I’d now like to turn the call over to David Cash.

David Cash – Chief Executive Officer

Thank you, Greg. Good morning and welcome to our call. Endurance had a good second quarter and first half of 2012 generating improved net income, operating income and earnings per share while also delivering strong growth in book value per share. Book value per share grew 3% in the quarter ending up 5.8% from year ended 2011. Like catastrophes and an improved pricing environment in both our insurance and reinsurance segments contributed to the growth, market conditions and pricing continue to improve in most of our insurance lines of business as well as in key reinsurance lines such as catastrophe.

Against this pricing backdrop, the company was able to grow premiums in both its insurance and reinsurance segments and was able to improve the overall risk adjusted return potential of our portfolio. Finally, our investment portfolio generated a positive total return in the quarter and first half of the year even this financial market volatility and the low interest rate environment continue to suppress investment yields.

Later in the call, I’ll provide some detailed commentary and market conditions we’re seeing across our key lines of business as well as providing a review of our crop insurance portfolio in light of the challenging growing conditions that Midwestern farmers are facing this year. First, I’ll hand the call to Mike McGuire who will review our financial results in more detail.
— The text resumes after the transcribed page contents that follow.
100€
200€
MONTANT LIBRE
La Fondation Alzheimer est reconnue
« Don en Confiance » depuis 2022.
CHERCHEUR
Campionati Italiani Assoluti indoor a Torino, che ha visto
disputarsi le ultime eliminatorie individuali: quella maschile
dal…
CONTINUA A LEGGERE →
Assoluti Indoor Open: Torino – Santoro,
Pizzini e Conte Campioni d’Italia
Mike McGuire – Chief Financial Officer

Thanks, David and good morning everyone. In the second quarter, Endurance generated net income to common shareholders of $64.3 million and $1.48 per diluted share and operating income of $50.4 million and $1.18 per diluted share. Our diluted book value per share ended the quarter at $53.48 up 5.8% from year end 2011 and up 7% when excluding the $0.62 per share in dividends paid in the first half of 2012.
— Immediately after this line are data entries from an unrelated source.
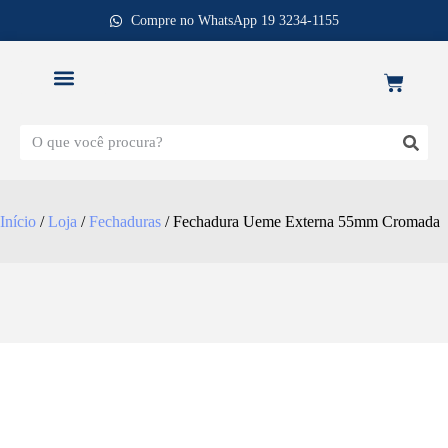
Compre no WhatsApp 19 3234-1155
REPOSIÇÃO DE FECHADURAS
Início
/
Loja
/
Fechaduras
/ Fechadura Ueme Externa 55mm Cromada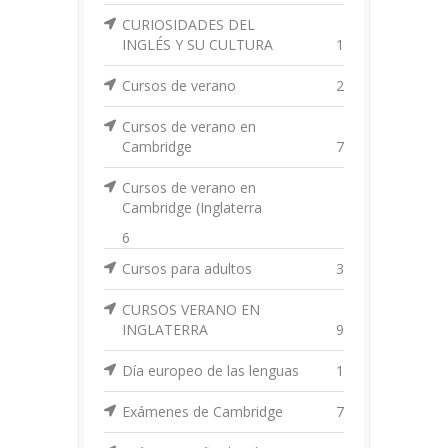
CURIOSIDADES DEL
INGLÉS Y SU CULTURA
1
Cursos de verano
2
Cursos de verano en
Cambridge
7
Cursos de verano en
Cambridge (Inglaterra
6
Cursos para adultos
3
CURSOS VERANO EN
INGLATERRA
9
Día europeo de las lenguas
1
Exámenes de Cambridge
7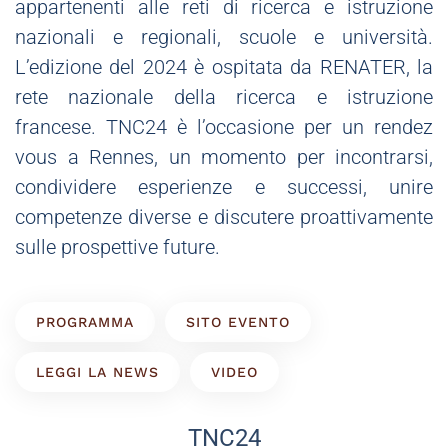
appartenenti alle reti di ricerca e istruzione
nazionali e regionali, scuole e università.
L’edizione del 2024 è ospitata da RENATER, la
rete nazionale della ricerca e istruzione
francese. TNC24 è l’occasione per un rendez
vous a Rennes, un momento per incontrarsi,
condividere esperienze e successi, unire
competenze diverse e discutere proattivamente
sulle prospettive future.
PROGRAMMA
SITO EVENTO
LEGGI LA NEWS
VIDEO
TNC24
Compared to 2011, the improvement in our operating results reflected a lower level of catastrophe losses in our reinsurance segment and improved ex-cat accident year results in both our insurance and reinsurance segments which was partially offset by lower net investment income.
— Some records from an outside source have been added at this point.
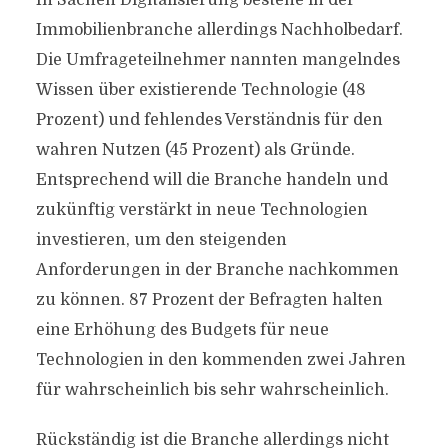
In Sachen Digitalisierung bestehe in der
Immobilienbranche allerdings Nachholbedarf.
Die Umfrageteilnehmer nannten mangelndes
Wissen über existierende Technologie (48
Prozent) und fehlendes Verständnis für den
wahren Nutzen (45 Prozent) als Gründe.
Entsprechend will die Branche handeln und
zukünftig verstärkt in neue Technologien
investieren, um den steigenden
Anforderungen in der Branche nachkommen
zu können. 87 Prozent der Befragten halten
eine Erhöhung des Budgets für neue
Technologien in den kommenden zwei Jahren
für wahrscheinlich bis sehr wahrscheinlich.
Rückständig ist die Branche allerdings nicht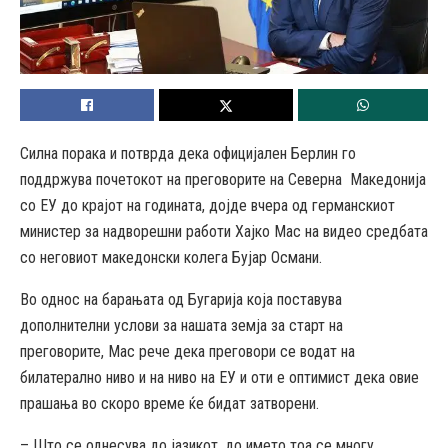
Силна порака и потврда дека официјален Берлин го
поддржува почетокот на преговорите на Северна Македонија
со ЕУ до крајот на годината, дојде вчера од германскиот
министер за надворешни работи Хајко Мас на видео средбата
со неговиот македонски колега Бујар Османи.
Во однос на барањата од Бугарија која поставува
дополнителни услови за нашата земја за старт на
преговорите, Мас рече дека преговори се водат на
билатерално ниво и на ниво на ЕУ и оти е оптимист дека овие
прашања во скоро време ќе бидат затворени.
– Што се однесува до јазикот, до името тоа се многу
Net premiums written in the second quarter were $484.4 million, an increase of 9.7% over 2011 as we experienced strong growth in both our insurance and reinsurance segments. Within our insurance segment, second quarter net premiums written of $186.7 million increased 7.6% over 2011. Premium growth in our agricultural line of business was partially offset by reductions in our property line of business. Agricultural growth is driven by higher policy accounts, which was partially offset by higher sessions to the Federal Reinsurance Program.

Reduced property insurance premiums reflect a strategy of shifting US wind capacity from all risk insurance to catastrophe reinsurance which we believe has higher margin and return potential. Reinsurance segment net premiums written were $297.8 million in the quarter up 11% from 2011. Catastrophe premium growth was driven by improved pricing, strong retentions, expansion of existing client relationships and increased capacity allocated to our cat lines. The shift in US wind capacity from insurance to reinsurance enabled us to grow premiums while reducing overall PMLs for US wind.